Quão definido um filme pode ser pelos seus acertos pontuais? É difícil dizer exatamente, varia muito de caso para caso. “Coco” começa seguindo um caminho relativamente conhecido ao apresentar um protagonista com um sonho ao qual sua família inteira se opõe fortemente. Ele então foge de casa para descobrir que sua paixão por música é especialmente justificada por seu parentesco, o que serve como motivação e argumento contra as tendências da família. Acompanhado de uma atrapalhada dupla de amigos, ele explora um mundo repleto de perigos e aventuras. Certamente não é nenhuma novidade, especialmente considerando que um dos companheiros é um cachorro bobão, porém extremamente fiel e inesperadamente útil nos momentos mais críticos. Analisando por este viés, tudo está um pouco distante da originalidade. Porém nada que uma equipe criativa tenha muita dificuldade de contornar e fazer o espectador esquecer que já conhece a estrutura a várias idéias de algum lugar.
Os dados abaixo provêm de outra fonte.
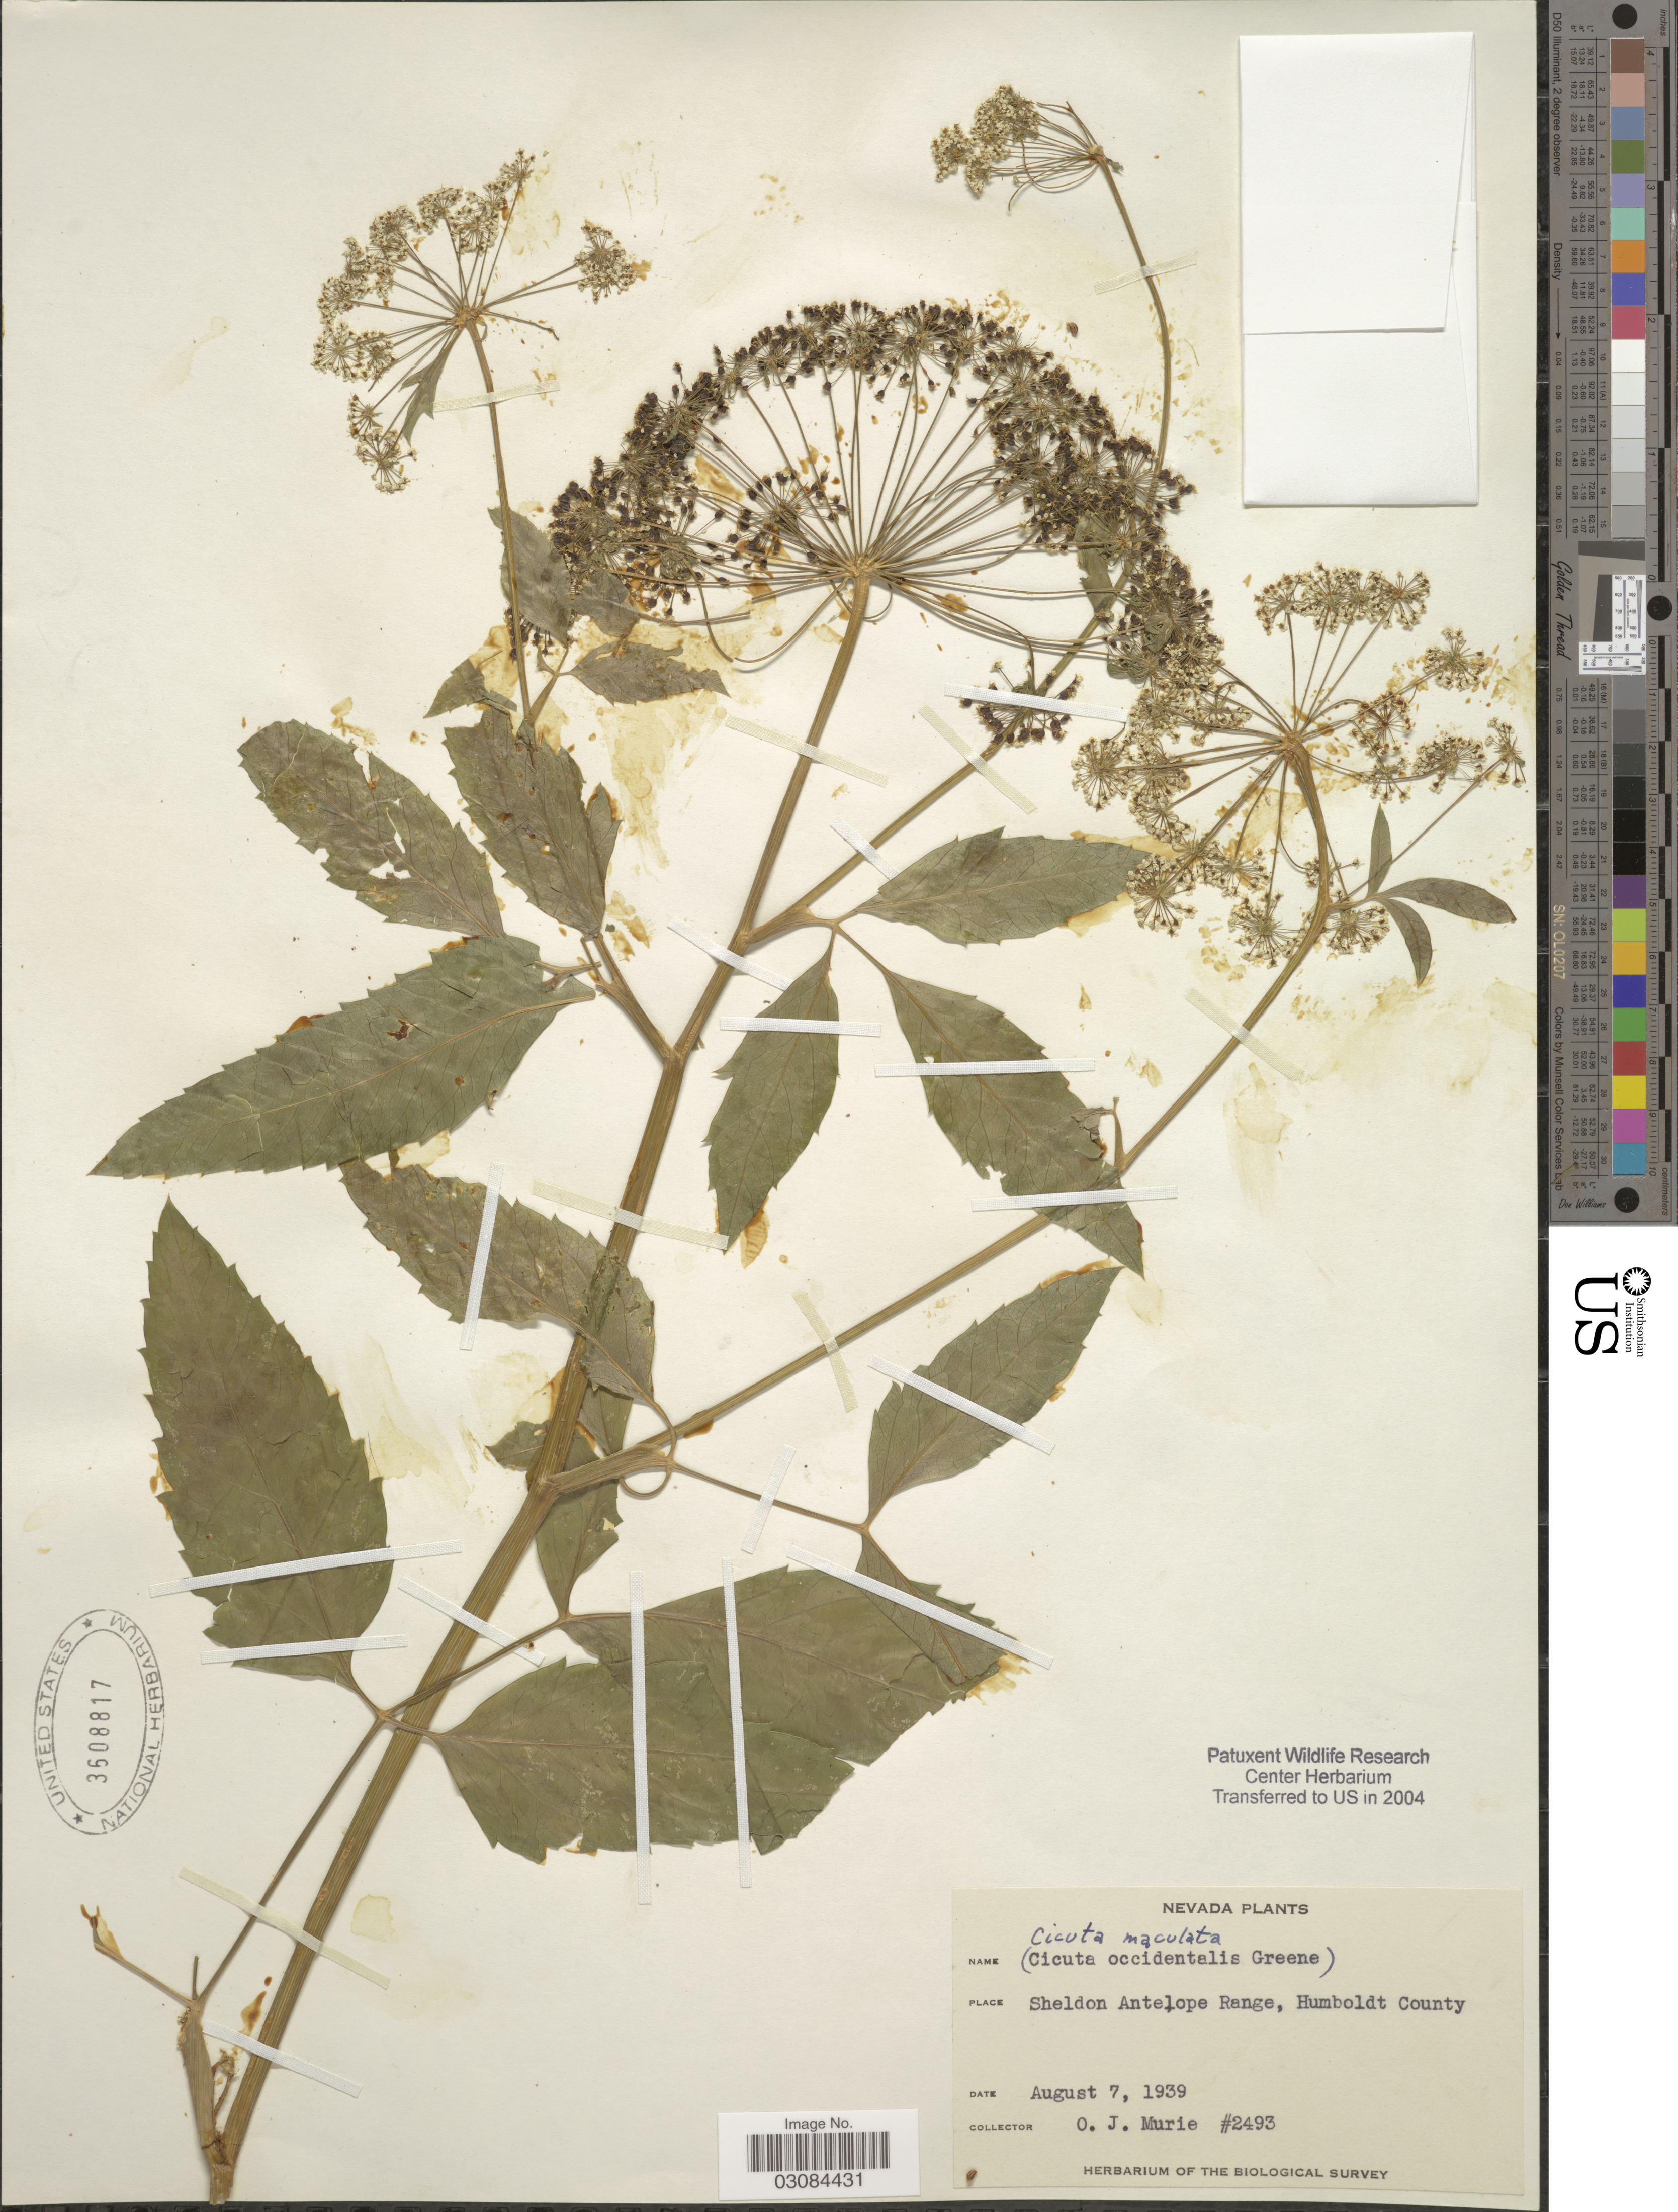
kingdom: Plantae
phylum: Tracheophyta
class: Magnoliopsida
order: Apiales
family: Apiaceae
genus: Cicuta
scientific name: Cicuta maculata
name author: L.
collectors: O. Murie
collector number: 2493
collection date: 1939-08-07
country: United States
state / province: Nevada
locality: Sheldon Antelope Range, Humboldt County.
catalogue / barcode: US 3608817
Os visuais são responsáveis por grande parte desse sentimento de novidade. Sim, é outro filme muito colorido, cheio de detalhes e seria apenas isso não fosse pelo trabalho do departamento de arte, que recria este mudelo usando a estética latina e especialmente a mexicana para esculpir um universo novo. Possivelmente, o Dia dos Mortos é o feriado mais colorido do México. Ruas, casas e cidades ornamentadas com fitas, flores e tinta para tornar a visita dos mortos uma festividade conhecida por sua atmosfera e amigável e acolhedora. E isso é de menos. A parte envolvendo a realidade em “Coco” é como um Kansas enquanto o Mundo dos Mortos e Oz são vinte vezes mais interessantes em todos os aspectos. Quando Miguel passa para o outro lado da vida por acidente, encontra um mundo com coisas tudo menos que comuns. A cidade é infinitamente mais grandiosa que seu pequeno vilarejo, não havendo comparação entre casinhas de adobe sujas de terra e uma metrópole que se estende do topo de arranha céus à periferia dos níveis mais baixos. E claro, tudo colorido e brilhante de um jeito que elimina qualquer tipo de tom fúnebre de um lugar habitado por esqueletos.
Começa pelo fato de nenhum destes ter feições sinistras. Eles conservam qualidades de quando eram vivos e muitos possuem a vivacidade do resto do cenário. As cores novamente entram em jogo. A noite é similar à noite americana e seus tons de azul substituindo a escuridão, enquanto bandeirinhas e luzinhas ornam paredes coloridas iluminadas ainda mais por luzes de holofotes e tochas que misturam-se num horizonte multicolor. O mesmo nível de imaginação visual visto em vários momentos de “Divertida Mente” é visto em frequência e intensidade ainda maiores em “Coco” e, assim, eleva a identidade visual do Dia dos Mortos a uma escala dificilmente imaginável. Basta dizer que é uma cidade inteira decorada literalmente por causa de um feriado, uma versão muito mais feliz e colorida dos cenários de “Grim Fandango”.
Tudo isso já faz mais que o bastante para fazer o espectador esquecer da familiaridade do formato de “Coco” às vezes. A imersão tem efeito contínuo nesta dinâmica, pois ao longo do tempo abaixa as defesas do espectador para introduzir eventualmente os golpes mais profundos da história. Mesmo assim, não há como esquecer do passado quando canções dão as caras no caminho. Em alguns momentos, Miguel se encontra numa posição em que deve colocar em prática sua paixão pela música e é com eles que surgem algumas músicas. Felizmente, não é nada nos moldes de “Eu sou” e “Eu quero”; infelizmente, algumas delas deixam a desejar. Talvez seja a voz de cantor do dublador de Miguel, talvez seja a composição em si. O sentimento permanece sendo de desapontamento em momentos que recebem uma atenção especial da narrativa.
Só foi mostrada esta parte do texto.